→ Required action
Your task is to work out how many lines in the data that follows hold "Pancreas" and to state that number alone.

(Input data begins)

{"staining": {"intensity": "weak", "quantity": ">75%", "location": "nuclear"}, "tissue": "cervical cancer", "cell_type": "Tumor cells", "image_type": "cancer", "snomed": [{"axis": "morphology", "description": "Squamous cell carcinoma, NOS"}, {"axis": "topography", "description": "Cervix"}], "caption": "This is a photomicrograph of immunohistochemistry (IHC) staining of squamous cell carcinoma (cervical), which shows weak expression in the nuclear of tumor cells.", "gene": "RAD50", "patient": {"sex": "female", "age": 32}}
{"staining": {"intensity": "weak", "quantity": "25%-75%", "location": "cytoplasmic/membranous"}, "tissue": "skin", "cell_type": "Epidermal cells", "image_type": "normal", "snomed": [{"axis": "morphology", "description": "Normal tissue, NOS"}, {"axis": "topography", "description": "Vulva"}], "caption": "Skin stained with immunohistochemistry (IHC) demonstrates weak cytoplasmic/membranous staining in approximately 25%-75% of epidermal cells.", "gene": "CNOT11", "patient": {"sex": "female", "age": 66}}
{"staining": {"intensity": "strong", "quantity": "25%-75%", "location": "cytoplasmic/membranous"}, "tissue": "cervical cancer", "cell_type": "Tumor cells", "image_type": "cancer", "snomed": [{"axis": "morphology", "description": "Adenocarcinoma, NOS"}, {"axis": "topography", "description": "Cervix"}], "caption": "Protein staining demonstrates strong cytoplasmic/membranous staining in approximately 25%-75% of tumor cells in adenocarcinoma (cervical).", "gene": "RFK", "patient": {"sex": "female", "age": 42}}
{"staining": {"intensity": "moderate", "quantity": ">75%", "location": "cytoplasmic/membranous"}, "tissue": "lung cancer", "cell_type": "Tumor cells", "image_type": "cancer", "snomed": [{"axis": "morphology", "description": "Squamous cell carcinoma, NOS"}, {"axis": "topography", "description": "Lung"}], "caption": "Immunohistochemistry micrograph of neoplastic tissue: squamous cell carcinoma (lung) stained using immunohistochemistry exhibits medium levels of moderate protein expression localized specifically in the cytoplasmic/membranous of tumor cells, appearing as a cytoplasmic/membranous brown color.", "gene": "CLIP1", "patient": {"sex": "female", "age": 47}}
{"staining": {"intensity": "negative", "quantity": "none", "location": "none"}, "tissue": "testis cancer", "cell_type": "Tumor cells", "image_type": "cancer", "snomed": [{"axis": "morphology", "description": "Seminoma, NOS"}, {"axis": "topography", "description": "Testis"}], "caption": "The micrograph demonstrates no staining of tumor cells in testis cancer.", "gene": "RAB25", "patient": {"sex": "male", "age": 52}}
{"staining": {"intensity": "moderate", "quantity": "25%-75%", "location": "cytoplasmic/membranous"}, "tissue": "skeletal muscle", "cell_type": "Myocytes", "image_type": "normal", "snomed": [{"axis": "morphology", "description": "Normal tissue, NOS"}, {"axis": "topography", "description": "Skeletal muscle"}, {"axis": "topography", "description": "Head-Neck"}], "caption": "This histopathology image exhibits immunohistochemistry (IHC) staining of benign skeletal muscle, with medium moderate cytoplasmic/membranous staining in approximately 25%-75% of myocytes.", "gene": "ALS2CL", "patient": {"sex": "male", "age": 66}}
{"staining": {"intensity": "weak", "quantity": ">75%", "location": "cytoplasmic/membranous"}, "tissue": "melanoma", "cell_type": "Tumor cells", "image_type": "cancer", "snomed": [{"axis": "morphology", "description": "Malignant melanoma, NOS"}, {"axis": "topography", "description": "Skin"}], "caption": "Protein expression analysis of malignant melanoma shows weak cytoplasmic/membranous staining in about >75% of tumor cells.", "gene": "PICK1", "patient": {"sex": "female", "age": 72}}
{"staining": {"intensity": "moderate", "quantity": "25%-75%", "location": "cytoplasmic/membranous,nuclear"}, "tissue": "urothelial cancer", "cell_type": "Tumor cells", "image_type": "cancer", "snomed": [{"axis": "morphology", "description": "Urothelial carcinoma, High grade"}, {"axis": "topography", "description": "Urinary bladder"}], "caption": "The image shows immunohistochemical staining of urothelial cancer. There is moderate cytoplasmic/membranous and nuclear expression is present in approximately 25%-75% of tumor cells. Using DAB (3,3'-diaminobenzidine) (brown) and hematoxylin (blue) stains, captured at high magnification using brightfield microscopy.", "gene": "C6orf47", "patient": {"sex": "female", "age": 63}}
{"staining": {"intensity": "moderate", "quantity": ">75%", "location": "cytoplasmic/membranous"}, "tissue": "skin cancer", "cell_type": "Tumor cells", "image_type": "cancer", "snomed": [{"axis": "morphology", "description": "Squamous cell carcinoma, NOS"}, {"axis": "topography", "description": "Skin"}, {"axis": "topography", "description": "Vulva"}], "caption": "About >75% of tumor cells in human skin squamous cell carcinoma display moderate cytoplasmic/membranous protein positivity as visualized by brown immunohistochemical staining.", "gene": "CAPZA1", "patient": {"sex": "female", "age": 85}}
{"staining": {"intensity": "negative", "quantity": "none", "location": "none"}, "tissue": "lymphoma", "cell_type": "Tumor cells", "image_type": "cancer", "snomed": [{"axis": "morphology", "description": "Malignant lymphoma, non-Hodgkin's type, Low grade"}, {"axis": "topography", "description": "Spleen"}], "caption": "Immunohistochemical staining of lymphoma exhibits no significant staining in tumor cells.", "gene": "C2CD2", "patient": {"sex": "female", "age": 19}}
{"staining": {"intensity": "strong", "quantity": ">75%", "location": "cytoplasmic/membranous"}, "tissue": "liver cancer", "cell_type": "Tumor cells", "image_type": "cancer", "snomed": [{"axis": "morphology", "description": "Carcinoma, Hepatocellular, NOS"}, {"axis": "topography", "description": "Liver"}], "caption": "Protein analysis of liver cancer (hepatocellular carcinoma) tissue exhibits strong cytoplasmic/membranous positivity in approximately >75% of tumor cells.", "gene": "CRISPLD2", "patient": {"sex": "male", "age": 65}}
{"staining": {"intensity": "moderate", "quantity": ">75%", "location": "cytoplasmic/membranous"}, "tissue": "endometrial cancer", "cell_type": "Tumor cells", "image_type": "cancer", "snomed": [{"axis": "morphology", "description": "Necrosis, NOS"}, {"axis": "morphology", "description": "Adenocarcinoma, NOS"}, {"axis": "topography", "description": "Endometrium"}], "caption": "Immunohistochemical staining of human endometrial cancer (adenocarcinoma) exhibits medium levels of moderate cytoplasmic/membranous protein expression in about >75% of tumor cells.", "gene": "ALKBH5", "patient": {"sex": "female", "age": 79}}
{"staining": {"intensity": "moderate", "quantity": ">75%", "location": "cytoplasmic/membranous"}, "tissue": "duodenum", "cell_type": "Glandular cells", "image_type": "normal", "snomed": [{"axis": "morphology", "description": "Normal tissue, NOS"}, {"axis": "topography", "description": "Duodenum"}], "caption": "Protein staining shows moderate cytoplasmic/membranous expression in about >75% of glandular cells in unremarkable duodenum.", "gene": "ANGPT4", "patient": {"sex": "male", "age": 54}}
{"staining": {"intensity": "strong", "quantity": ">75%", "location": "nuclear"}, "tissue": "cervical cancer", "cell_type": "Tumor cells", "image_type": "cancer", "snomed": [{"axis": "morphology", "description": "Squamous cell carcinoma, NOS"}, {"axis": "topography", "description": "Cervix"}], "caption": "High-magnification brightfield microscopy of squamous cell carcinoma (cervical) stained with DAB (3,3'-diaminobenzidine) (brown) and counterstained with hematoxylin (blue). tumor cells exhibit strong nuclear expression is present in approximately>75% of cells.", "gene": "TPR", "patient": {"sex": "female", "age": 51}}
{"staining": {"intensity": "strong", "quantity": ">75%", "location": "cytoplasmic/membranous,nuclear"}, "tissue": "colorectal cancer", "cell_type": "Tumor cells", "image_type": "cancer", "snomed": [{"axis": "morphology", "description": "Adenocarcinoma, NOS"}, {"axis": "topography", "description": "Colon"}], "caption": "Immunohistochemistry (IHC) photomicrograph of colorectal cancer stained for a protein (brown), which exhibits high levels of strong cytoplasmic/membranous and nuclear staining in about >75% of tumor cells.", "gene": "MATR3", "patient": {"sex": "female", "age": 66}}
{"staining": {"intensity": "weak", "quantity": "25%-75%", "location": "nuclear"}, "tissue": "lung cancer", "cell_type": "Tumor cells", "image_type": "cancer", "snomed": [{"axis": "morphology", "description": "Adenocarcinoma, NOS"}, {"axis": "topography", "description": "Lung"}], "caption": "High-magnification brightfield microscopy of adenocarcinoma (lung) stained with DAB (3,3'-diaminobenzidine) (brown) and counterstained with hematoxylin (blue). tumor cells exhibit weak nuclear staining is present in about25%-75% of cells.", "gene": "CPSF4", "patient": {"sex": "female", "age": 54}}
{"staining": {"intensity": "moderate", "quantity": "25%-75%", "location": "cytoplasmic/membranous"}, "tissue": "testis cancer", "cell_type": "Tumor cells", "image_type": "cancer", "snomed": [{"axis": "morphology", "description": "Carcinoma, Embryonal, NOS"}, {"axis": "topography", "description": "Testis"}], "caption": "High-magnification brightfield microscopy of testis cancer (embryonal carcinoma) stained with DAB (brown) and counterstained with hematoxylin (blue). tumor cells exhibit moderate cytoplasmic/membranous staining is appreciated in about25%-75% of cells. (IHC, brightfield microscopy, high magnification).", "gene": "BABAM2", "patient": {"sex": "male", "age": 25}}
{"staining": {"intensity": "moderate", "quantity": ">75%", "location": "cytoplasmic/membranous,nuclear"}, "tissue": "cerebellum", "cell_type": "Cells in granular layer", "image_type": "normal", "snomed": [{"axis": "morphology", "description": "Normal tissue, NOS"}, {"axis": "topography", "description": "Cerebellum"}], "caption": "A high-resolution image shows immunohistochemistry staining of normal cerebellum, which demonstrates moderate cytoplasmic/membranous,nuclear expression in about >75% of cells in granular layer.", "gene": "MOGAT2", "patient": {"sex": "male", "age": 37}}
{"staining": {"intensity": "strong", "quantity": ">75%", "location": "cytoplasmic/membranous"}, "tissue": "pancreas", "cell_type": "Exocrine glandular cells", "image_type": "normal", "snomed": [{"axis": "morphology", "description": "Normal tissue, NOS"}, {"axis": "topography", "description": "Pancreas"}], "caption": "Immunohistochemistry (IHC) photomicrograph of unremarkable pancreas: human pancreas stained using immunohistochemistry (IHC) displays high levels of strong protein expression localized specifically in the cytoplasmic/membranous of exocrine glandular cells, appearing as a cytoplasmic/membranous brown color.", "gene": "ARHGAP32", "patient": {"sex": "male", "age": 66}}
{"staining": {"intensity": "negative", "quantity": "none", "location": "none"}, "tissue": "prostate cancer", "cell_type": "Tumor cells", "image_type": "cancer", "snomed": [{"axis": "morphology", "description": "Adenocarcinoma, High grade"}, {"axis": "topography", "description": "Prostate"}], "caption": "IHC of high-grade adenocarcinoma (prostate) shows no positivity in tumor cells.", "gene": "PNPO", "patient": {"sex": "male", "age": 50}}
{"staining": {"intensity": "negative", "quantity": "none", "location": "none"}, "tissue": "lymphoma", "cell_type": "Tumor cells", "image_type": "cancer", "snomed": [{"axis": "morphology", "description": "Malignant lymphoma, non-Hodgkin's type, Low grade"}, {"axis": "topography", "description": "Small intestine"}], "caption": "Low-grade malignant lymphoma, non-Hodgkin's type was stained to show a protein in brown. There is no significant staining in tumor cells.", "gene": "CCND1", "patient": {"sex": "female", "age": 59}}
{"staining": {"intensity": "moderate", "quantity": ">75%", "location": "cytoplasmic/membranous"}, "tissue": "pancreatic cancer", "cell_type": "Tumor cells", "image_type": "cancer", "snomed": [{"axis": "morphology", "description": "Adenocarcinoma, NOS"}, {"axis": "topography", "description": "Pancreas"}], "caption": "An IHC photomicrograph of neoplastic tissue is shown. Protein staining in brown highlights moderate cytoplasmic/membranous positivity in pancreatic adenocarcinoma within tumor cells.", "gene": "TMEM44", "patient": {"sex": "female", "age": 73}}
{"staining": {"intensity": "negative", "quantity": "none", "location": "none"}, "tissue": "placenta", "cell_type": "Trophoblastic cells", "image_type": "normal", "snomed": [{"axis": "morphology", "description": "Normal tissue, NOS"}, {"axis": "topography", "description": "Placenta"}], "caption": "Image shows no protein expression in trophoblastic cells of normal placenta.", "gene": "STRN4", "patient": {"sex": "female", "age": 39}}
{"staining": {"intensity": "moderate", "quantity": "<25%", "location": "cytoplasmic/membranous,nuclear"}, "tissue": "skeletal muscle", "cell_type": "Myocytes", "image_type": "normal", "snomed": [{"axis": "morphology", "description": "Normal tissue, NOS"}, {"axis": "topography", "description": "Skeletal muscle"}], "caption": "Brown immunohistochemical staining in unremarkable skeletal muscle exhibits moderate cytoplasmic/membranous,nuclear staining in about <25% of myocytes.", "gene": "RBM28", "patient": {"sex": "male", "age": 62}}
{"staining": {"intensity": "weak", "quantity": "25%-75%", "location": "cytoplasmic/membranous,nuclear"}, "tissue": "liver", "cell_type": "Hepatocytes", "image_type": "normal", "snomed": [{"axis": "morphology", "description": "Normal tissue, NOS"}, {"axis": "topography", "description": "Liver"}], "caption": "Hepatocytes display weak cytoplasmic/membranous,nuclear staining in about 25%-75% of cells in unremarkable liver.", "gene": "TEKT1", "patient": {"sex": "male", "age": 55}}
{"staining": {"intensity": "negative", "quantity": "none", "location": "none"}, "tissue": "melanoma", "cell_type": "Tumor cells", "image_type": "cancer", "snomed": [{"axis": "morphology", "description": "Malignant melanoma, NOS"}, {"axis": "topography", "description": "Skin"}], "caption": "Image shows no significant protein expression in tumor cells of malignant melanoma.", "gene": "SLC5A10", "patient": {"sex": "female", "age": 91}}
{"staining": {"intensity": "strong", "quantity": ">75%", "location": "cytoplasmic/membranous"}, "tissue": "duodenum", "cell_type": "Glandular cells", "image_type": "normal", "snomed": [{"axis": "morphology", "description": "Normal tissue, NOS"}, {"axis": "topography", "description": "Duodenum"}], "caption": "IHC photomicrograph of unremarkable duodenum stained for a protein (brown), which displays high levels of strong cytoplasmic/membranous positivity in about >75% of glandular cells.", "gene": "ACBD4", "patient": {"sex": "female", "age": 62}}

(Input data ends)

→ Result of this task
2